Starbucks to Cut Up to 12,000 Jobs, Close 600 Stores
Starbucks said on Tuesday it plans to close 600 underperforming U.S. stores and cut up to 12,000 full- and part-time positions, as it copes with an economic downturn and increasing
The coffee seller, bracing for its first full-year profit decline since 2000, has been grappling with the slowing U.S. economy and consumer spending at the same time that major competitors like McDonald's have begun attacking its core business.
Starbucks plans to close the company-operated stores by the end of March 2009. The related job cuts would reduce the company's U.S. workforce by about 8 percent.
The news lifted shares nearly 5 percent.
In a conference call with analysts, Chief Executive Peter Bocian said the move should improve company's domestic profitability and help it meet previously issued forecasts calling for accelerating earnings for fiscal 2009 through 2011.
In January, Starbucks brought back founder and chief executive Howard Schultz to turn around the company. Soon after, Schultz targeted 100 stores for closure -- a number that grew by 500 when firm plans were announced on Tuesday.
He has also slashed plans for store openings and shifted the company's most ambitious expansion efforts to international markets.
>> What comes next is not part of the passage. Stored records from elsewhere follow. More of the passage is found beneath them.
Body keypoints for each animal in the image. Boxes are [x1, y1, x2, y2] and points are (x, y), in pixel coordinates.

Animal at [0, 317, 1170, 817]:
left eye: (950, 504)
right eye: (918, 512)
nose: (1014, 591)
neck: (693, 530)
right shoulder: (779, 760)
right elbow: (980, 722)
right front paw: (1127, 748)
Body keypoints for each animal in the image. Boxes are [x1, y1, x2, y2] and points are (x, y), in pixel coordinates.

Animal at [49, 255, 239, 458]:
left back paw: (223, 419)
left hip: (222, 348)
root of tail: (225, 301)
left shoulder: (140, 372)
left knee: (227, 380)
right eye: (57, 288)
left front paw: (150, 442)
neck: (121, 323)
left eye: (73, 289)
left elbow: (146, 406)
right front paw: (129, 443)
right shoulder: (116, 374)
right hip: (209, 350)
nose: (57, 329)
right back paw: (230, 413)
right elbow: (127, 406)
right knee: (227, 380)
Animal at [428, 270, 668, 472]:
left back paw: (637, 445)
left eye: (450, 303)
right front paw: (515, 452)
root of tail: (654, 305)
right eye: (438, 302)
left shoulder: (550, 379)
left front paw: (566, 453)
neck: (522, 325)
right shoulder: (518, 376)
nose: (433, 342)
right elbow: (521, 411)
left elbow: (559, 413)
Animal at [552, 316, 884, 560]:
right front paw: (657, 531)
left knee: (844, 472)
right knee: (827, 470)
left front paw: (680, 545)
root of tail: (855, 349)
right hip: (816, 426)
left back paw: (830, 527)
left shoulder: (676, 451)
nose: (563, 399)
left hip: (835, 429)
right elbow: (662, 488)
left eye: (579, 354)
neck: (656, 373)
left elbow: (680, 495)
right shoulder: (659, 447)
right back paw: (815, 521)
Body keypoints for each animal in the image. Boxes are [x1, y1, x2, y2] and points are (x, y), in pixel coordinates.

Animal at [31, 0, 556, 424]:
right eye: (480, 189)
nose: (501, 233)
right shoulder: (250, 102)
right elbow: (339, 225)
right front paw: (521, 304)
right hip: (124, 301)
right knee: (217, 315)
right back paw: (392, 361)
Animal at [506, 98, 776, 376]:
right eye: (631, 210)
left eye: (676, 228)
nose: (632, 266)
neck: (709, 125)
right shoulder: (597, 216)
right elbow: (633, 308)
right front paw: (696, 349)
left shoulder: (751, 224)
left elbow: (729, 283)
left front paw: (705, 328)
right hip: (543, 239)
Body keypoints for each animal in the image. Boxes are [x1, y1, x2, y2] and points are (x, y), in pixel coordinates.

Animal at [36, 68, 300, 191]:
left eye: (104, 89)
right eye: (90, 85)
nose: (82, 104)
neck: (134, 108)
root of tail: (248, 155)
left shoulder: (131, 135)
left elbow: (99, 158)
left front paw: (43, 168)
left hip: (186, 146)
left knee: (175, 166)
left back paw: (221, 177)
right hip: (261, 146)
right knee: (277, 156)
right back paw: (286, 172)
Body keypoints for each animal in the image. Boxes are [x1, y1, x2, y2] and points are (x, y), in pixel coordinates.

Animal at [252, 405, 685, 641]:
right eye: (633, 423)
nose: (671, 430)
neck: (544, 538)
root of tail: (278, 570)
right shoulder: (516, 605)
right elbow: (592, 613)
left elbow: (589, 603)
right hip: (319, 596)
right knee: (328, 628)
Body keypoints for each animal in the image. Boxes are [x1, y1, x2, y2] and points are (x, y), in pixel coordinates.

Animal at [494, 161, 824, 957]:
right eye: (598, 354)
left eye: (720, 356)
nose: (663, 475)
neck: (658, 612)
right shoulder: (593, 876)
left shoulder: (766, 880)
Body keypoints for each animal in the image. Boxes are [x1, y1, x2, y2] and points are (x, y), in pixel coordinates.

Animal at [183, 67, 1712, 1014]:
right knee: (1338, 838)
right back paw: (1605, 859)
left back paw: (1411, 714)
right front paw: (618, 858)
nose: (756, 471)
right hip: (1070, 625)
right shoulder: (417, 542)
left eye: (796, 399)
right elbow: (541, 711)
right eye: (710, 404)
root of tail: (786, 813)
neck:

"At this point, management has decided that 2008 is a wash and to throw in everything but the kitchen sink to get ready for growth in 2009 and beyond," said William Blair analyst Sharon Zackfia. "It's another sign that management doesn't have their head in the sand," said Zackfia, who has an "outperform" rating on the stock.
Starbucks said the 600 stores are either unprofitable now or are not expected to meet future return thresholds. All of the targeted units are close to another company-operated store, Bocian said.
"This is validating some of the critics who said they were opening stores too close to one another," said James Walsh, an analyst at Starbucks investor Coldstream Capital Management.
Those critics complained that the company had overbuilt in the United States -- particularly in major urban areas like Manhattan, where it is not unusual to see several Starbucks in a single city block.
The Seattle-based company was also an aggressive builder in California and Florida. Those states experienced red-hot growth during the housing boom and have been hardest hit by the U.S. housing downturn.
Oppenheimer & Co analyst Matt DiFrisco said he was "very encouraged" by the company's announcement. "It helps remove some of the cannibalization that the company brought on itself," said DiFrisco, who also has an "outperform" rating on Starbucks shares.
Starbucks said the closures are spread across all major U.S. markets and that 70 percent of the targeted stores have been open since the beginning of fiscal 2006.
Total pretax charges associated with the planned U.S. company-operated store closures, including costs associated with severance, are estimated to be in the range of $328 million to $348 million.
Starbucks also trimmed planned openings for its upcoming fiscal year ended September 2009. It now plans to open fewer than 200 new U.S. company-operated stores, down from 250 previously.
The stock rose to $16.35 in after hours trading, up 4.7 percent from its close of $15.62 on Nasdaq.
While investors cheered the announcement, analysts were quick to point out that a further worsening of the U.S. economy or steep increases in gas and food prices would put additional pressure on the company known for its premium-priced coffee drinks, such as $3 to $4 lattes.
"Consumers are not in the spending mood," said Bob Goldin, executive vice president at restaurant consulting firm Technomic.